We also need to send the message to our elected representatives and senators that their vote to support marriage equality won’t cost them their seat in the legislature. In each state where a legislature has moved to secure our natural rights, there has been no electoral backlash.

I also need to get in touch with the Executive Director at MERI. For awhile now MERI volunteers have been collecting peoples information and signatures on post cards that we’re going to deliver to the representatives and senators. Wouldn’t it be spectacular if we could deliver them when the legislature goes back into session sometime around January 10, 2010. Make it ceremonious, make it grand, but most of all make it memorable to each and every legislator who gets those cards.

As to whether the state effort is worth it, I say yes. Look at every other civil rights battle. It’s never gone right to the federal level and when it has it has been through the offices of the judiciary, not the U.S. Congress. Congress only acts when the courts tell them to act when it comes to civil rights. Look at Title IX, the Civil Rights Act, Womens Suffrage, etc.

Brian Brown of NOM – What a prick!

So I watched Brian Brown of NOM’s testimony before the DC council. I have to say this, yes you are a bigot Mr. Brown. No doubt about it.

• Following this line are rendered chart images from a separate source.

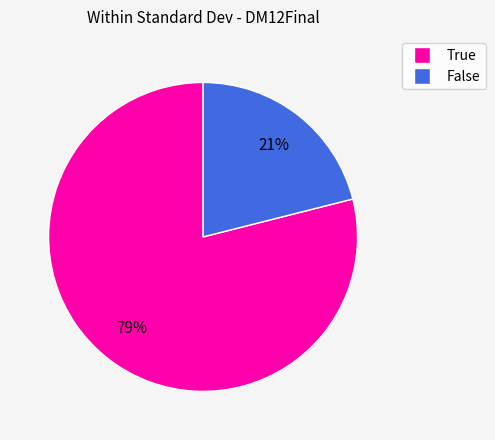

Between True and False, which is larger?

True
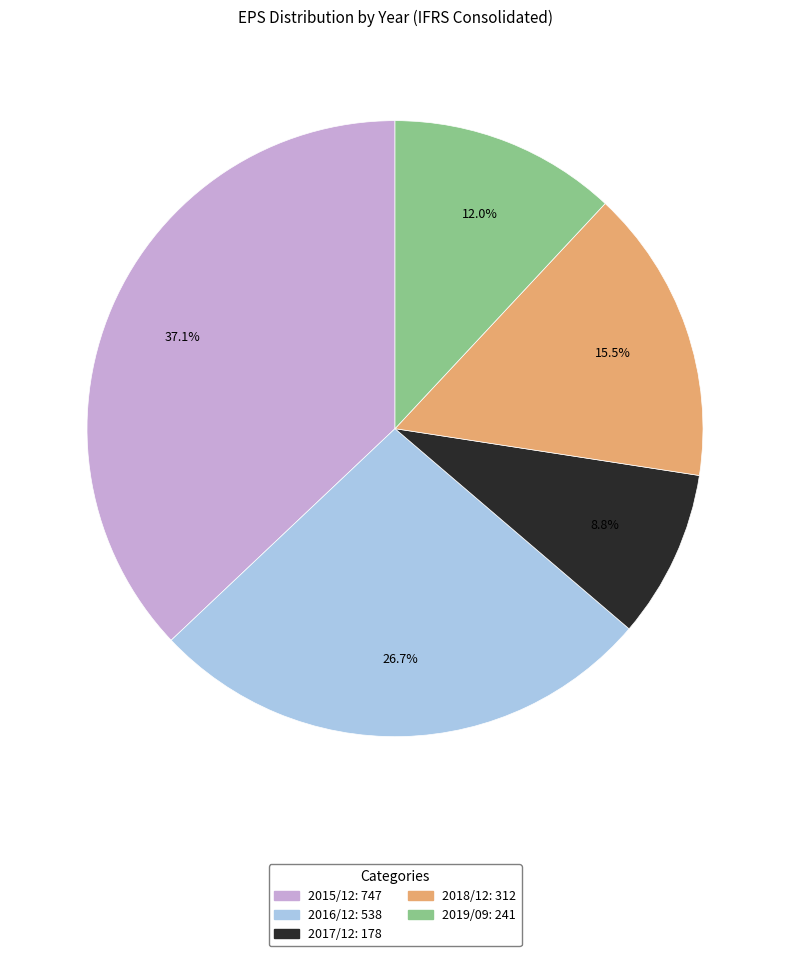

To the nearest percent, what is the difference between the 2018/12 and 2015/12 slice percentages?

22%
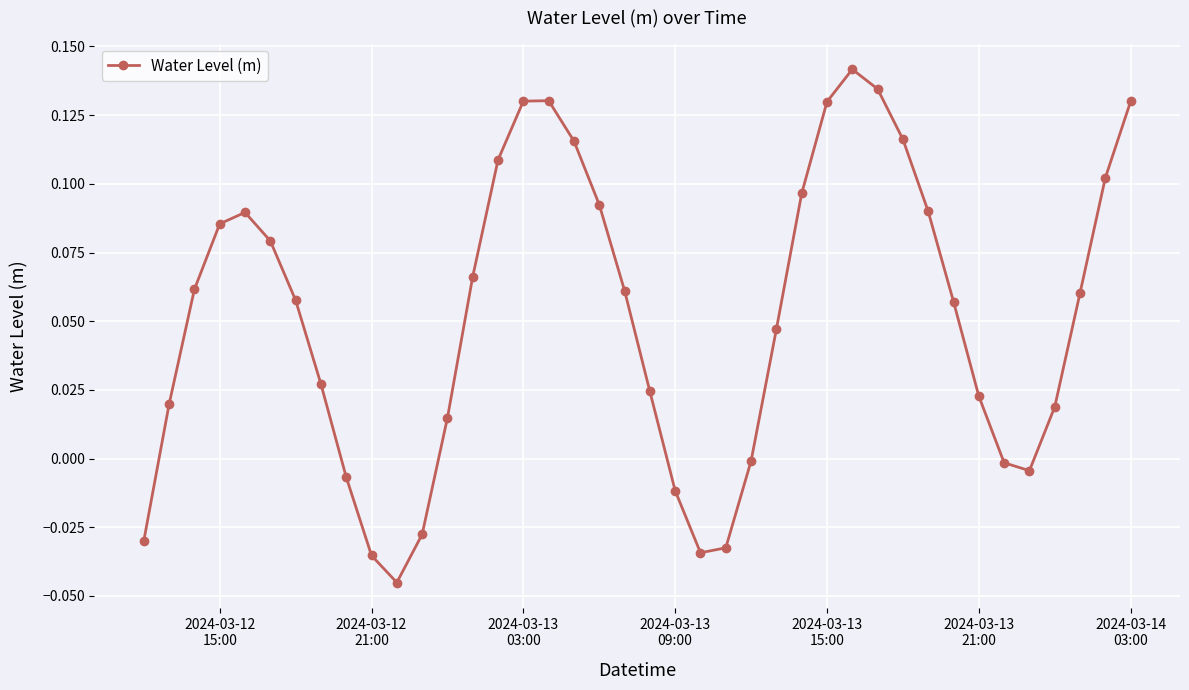

How many interior local peaks (higher than both neighbors) does the data have?

3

Particularly galling was at the end where you called on the council member as a religious bigot. You sir are just a civil rights bigot. Your very stance on marriage equality violates my constitutional rights. And you’ve shown your hand, your entire argument has a religious basis.

Religion had its chance to do things right. Instead over two millenia it’s managed to screw up human societies left and right. Let secular society reign without the interference of religious bigots like yourself Mr. Brown.